This topic describes the AI application workflow using OceanBase vector search.
Core steps
The core steps are described as follows:
1. Convert unstructured data into feature vectors through vector embedding
The workflow begins with unstructured data (such as videos, documents, and images). Various forms of unstructured data—including videos, text files (documents), and images—are transformed into vector representations through vector embedding models. These models convert raw, unstructured data into high-dimensional vectors that capture the semantic information and features of the data, allowing similarity to be measured by distances in the vector space. For more information, see Generate vector data.
2. Store vector embeddings and create vector indexes in OceanBase Database
As the core storage layer, OceanBase is responsible for storing all data. This includes traditional relational tables (used for business data), the original unstructured data, and the vector data generated after embedding.

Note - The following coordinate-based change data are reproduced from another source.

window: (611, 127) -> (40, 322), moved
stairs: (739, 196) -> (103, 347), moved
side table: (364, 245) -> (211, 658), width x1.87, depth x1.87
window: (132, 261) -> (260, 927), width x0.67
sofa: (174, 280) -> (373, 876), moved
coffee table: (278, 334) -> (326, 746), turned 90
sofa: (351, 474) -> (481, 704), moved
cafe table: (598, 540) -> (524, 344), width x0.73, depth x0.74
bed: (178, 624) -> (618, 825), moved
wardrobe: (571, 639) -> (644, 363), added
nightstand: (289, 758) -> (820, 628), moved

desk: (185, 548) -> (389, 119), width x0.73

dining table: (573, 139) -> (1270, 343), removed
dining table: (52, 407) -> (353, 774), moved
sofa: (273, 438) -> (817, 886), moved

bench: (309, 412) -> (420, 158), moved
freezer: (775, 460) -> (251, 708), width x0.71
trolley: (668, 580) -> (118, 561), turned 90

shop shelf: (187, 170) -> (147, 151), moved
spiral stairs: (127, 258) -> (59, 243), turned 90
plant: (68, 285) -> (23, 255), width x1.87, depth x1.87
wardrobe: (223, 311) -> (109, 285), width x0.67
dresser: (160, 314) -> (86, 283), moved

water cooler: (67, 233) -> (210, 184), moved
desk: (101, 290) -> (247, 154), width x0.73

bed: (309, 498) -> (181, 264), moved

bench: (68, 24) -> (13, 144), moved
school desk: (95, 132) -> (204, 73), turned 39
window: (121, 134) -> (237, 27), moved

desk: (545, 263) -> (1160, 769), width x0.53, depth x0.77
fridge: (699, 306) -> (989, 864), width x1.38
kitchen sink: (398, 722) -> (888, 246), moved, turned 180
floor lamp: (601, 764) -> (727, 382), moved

For more information, see Store vector data.
To enable efficient vector search, OceanBase creates vector indexes for the vector data. Vector indexes are specialized data structures that significantly accelerate nearest neighbor searches in high-dimensional vector spaces. Since calculating vector similarity is computationally expensive, exact searches (calculating distances for all vectors) ensure accuracy but can severely impact query performance. Vector indexes allow the system to quickly locate candidate vectors, greatly reducing the number of distance calculations required, thereby improving query efficiency while maintaining high accuracy. For more information, see Vector indexes.
3. Perform nearest neighbor search and hybrid search through SQL or SDK
Users interact with the AI application through clients or programming languages by submitting queries that may involve text, images, or other formats. For more information, see Supported clients and languages for vector search.
OceanBase uses SQL statements to query and manage relational data, enabling hybrid searches that combine scalar and vector data. When a user initiates a query—if it is unstructured—the system first converts it into a vector using the embedding model. Then, leveraging both vector and scalar indexes, the system quickly retrieves the most similar vectors that also meet scalar filter conditions, thus identifying the most relevant unstructured data. For more information, see Vector similarity search.
4. Generate prompts and send them to the LLM for inference
In the final stage, an optimized prompt is generated based on the hybrid search results and sent to the large language model to complete the inference process. The LLM generates a natural language response based on this contextual information. There is a feedback loop between the LLM and the vector embedding model, meaning that the output of the LLM or user feedback can be used to optimize the embedding model, creating a cycle of continuous learning and improvement.